EU will require consultations with government over Budget rejection

  • Lusa
  • 28 October 2021

Vice-President Valdis Dombrovskis admitted this Thursday that the rejection of Portugal's State Budget for 2022 "raises questions".

The rejection of Portugal’s State Budget for 2022 [OE2022] will require “some consultations” between the European Commission and the Portuguese authorities to determine exactly how to proceed with the evaluation of the budget plan, Vice-President Valdis Dombrovskis said Thursday.

Asked during a press conference in Brussels about the rejection of the OE2022 on Wednesday by the Portuguese Parliament, which paves the way for early legislative elections, the executive vice president responsible for “An Economy at the Service of People” admitted that this situation “raises questions”, which the EU executive will try to clarify with the Portuguese government.

“We will now have to assess the situation with the Portuguese authorities regarding the draft budget plan for 2022 and decide how exactly to proceed, in the sense that we need to understand with the Portuguese authorities what the prospects are, how early the next budget may come,” Dombrovskis said.
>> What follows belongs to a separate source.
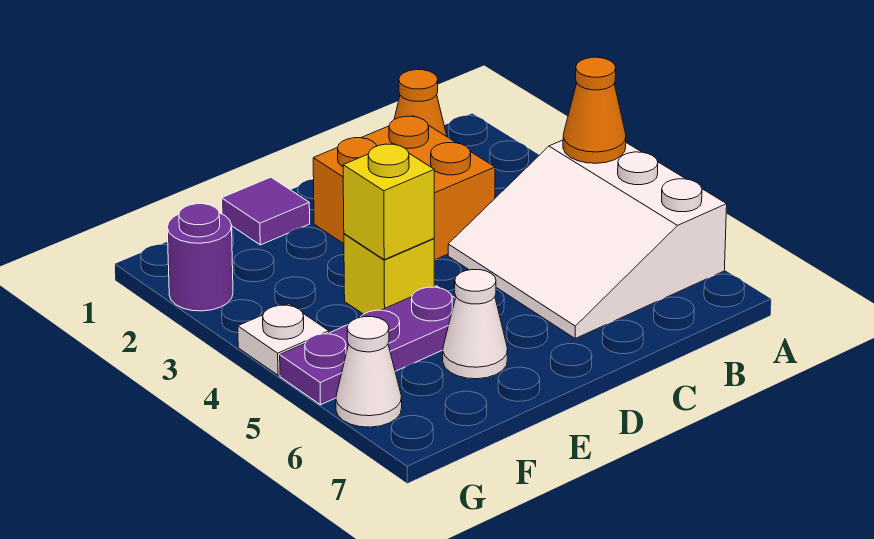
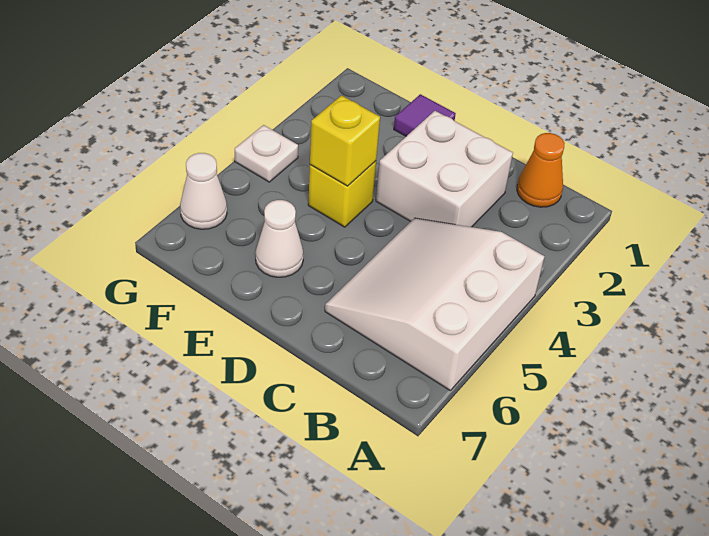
orange cone A4 level 2 -> none
orange brick C2:D3 level 1 -> white brick C2:D3 level 1
purple plate E5:G5 level 1 -> none
purple round brick G2 level 1 -> none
The vice president assumed that there are now doubts around the assessment of the budgetary plan that Portugal delivered in mid-October in Brussels, because, given its rejection by the Portuguese parliament, it is necessary to determine “what plan exactly there is to assess,” and pointed to the possibility of Brussels and Lisbon holding “some discussions based on unchanged policy scenarios,” the one that is used when, for some reason, a member state cannot present its budgetary plan within the deadlines.

As for the implications and the scenario of dissolving parliament and calling early elections on the implementation of the Recovery and Resilience Plan (RRP), given above all the fragility of an outgoing executive, the Commission’s executive vice-president stressed that “the Recovery and Resilience Mechanism is a performance-based instrument”, and nothing changes this principle.

“For the Commission’s part, we can be very clear, as it is also clear in the regulation, that disbursements are linked to the achievement of concrete objectives and targets, and this remains the case,” he said.

Valdis Dombrovskis nevertheless relativised the implications of possible elections on the implementation of the plan, noting that “Recovery and Resilience Plans have to coexist with political developments in each member state” and noting that “some governmental changes [in member states] are already taking place and others will follow”.

The vice-president was speaking on the occasion of a press conference after an informal video conference of EU finance ministers for the approval of precisely three more RRPs, from Estonia, Finland and Romania, which brings to 22 the plans that have already received ‘green light’ from Ecofin.